→ **Task to carry out**: The pg_upgrade thread below shows a pg_upgrade command the poster tried. List every option in that command, along with the value it was given, if any.

Thread: pg_upgrade -c cannot be run if old cluster is running

pg_upgrade -c cannot be run if old cluster is running

From

PG Doc comments form

Date:

04 September 2024, 18:43:41

The following documentation comment has been logged on the website:

Page: https://www.postgresql.org/docs/15/pgupgrade.html
Description:

https://www.postgresql.org/docs/15/pgupgrade.html tells
"You can use pg_upgrade --check to perform only the checks, even if the old
server is still running."
I tried (upgrade from postgres 10 to postgres 15):
/usr/pgsql-15/bin/pg_upgrade -b /usr/pgsql-10/bin/ -B /usr/pgsql-15/bin -d
/var/lib/pgsql/10/data  -D /mnt/pgdata/pgdirbc15/ --link -c
Log tells:
-----------------------------------------------------------------
  pg_upgrade run on Wed Sep  4 09:08:31 2024
-----------------------------------------------------------------

command: "/usr/pgsql-10/bin/pg_ctl" -w -l
"/mnt/pgdata/pgdirbc15/pg_upgrade_output.d/20240904T090831.750/log/pg_upgrade_server.log"
-D "/var/lib/pgsql/10/data" -o "-p 50432 -b  -c listen_addresses='' -c
unix_socket_permissions=0700 -c unix_socket_directories='/var/lib/pgsql'"
start >>
"/mnt/pgdata/pgdirbc15/pg_upgrade_output.d/20240904T090831.750/log/pg_upgrade_server.log"
2>&1
waiting for server to start....2024-09-04 12:08:32.179 CEST [12197] FATAL:
lock file "postmaster.pid" already exists
2024-09-04 12:08:32.179 CEST [12197] HINT:  Is another postmaster (PID
25407) running in data directory "/mnt/pgdata/pgdir"?

→ **Given records**:
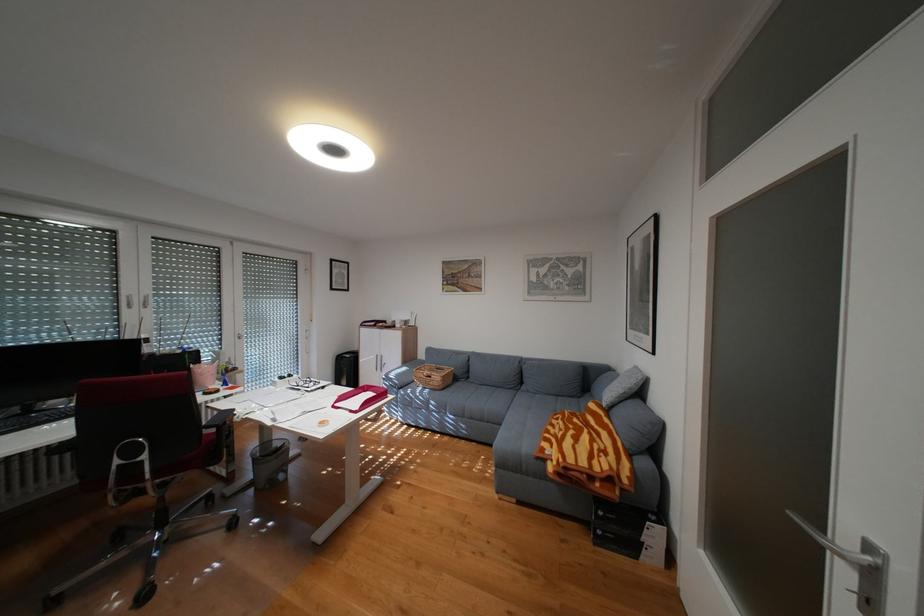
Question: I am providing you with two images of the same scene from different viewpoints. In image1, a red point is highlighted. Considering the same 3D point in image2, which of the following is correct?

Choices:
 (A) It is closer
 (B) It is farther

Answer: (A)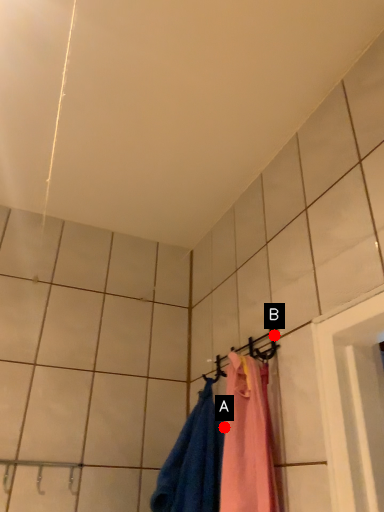
Question: Two points are circled on the image, labeled by A and B beside each circle. Which point is farther to the camera?

Choices:
 (A) A is further
 (B) B is further

Answer: (A)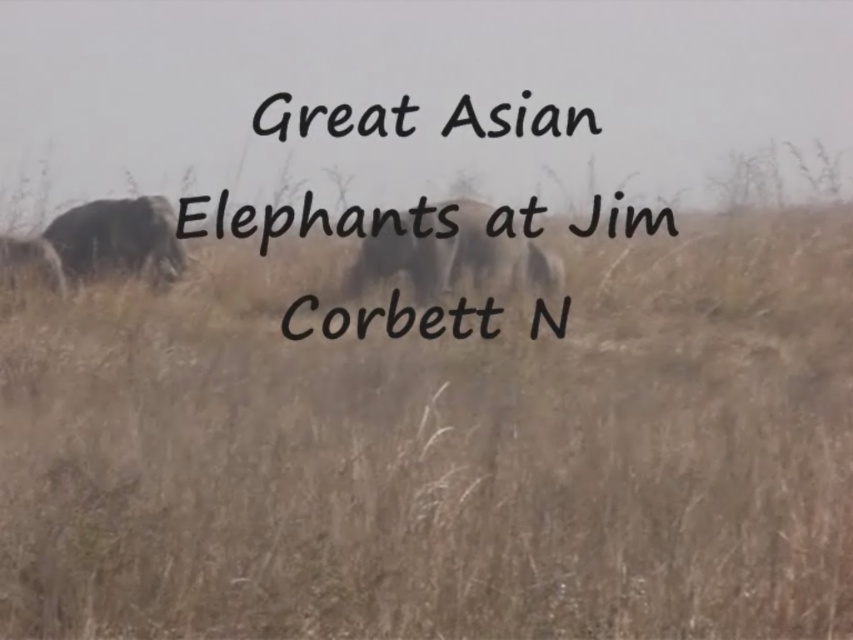
Does gray textured elephant at left appear on the left side of grayish-brown elephant at left?

Incorrect, gray textured elephant at left is not on the left side of grayish-brown elephant at left.

Locate an element on the screen. This screenshot has height=640, width=853. gray textured elephant at left is located at coordinates (119, 240).

Does point (422, 276) come in front of point (7, 262)?

That is False.

Describe the element at coordinates (456, 259) in the screenshot. I see `grayish-brown textured elephant at center` at that location.

Where is `grayish-brown textured elephant at center`? The image size is (853, 640). grayish-brown textured elephant at center is located at coordinates (456, 259).

Is grayish-brown textured elephant at center positioned before gray textured elephant at left?

Yes, grayish-brown textured elephant at center is in front of gray textured elephant at left.

Can you confirm if grayish-brown textured elephant at center is positioned above gray textured elephant at left?

Actually, grayish-brown textured elephant at center is below gray textured elephant at left.

Which is in front, point (456, 212) or point (96, 228)?

Point (456, 212) is in front.

Locate an element on the screen. grayish-brown textured elephant at center is located at coordinates (456, 259).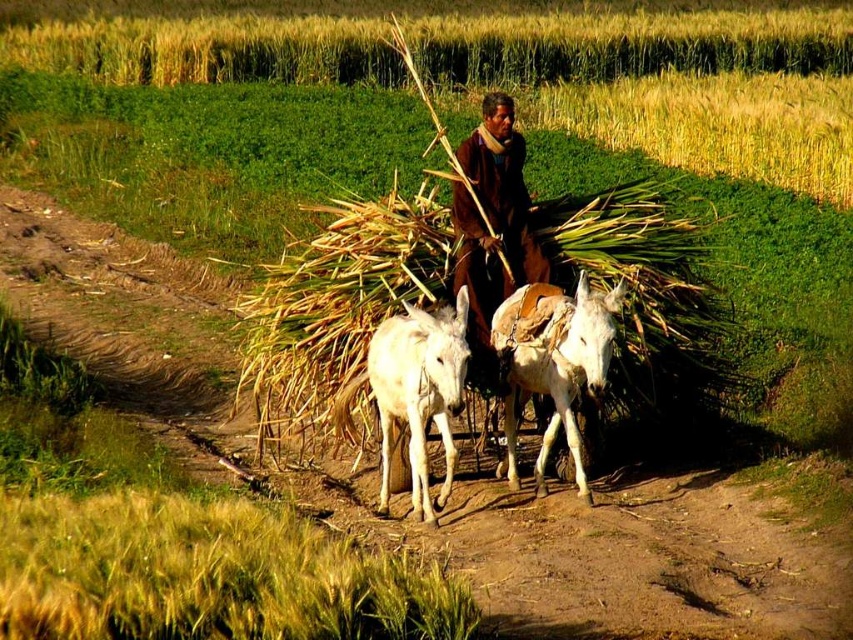
You are a farmer who needs to choose the stronger donkey to pull a heavy load. Based on the image, which donkey should you select between the white leather donkey at center and the white smooth donkey at center?

The white leather donkey at center is larger in size than the white smooth donkey at center, so the white leather donkey at center is stronger and better suited for pulling heavy loads.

→ **Output**:
- -b /usr/pgsql-10/bin/
- -B /usr/pgsql-15/bin
- -d /var/lib/pgsql/10/data
- -D /mnt/pgdata/pgdirbc15/
- --link (no value)
- -c (no value)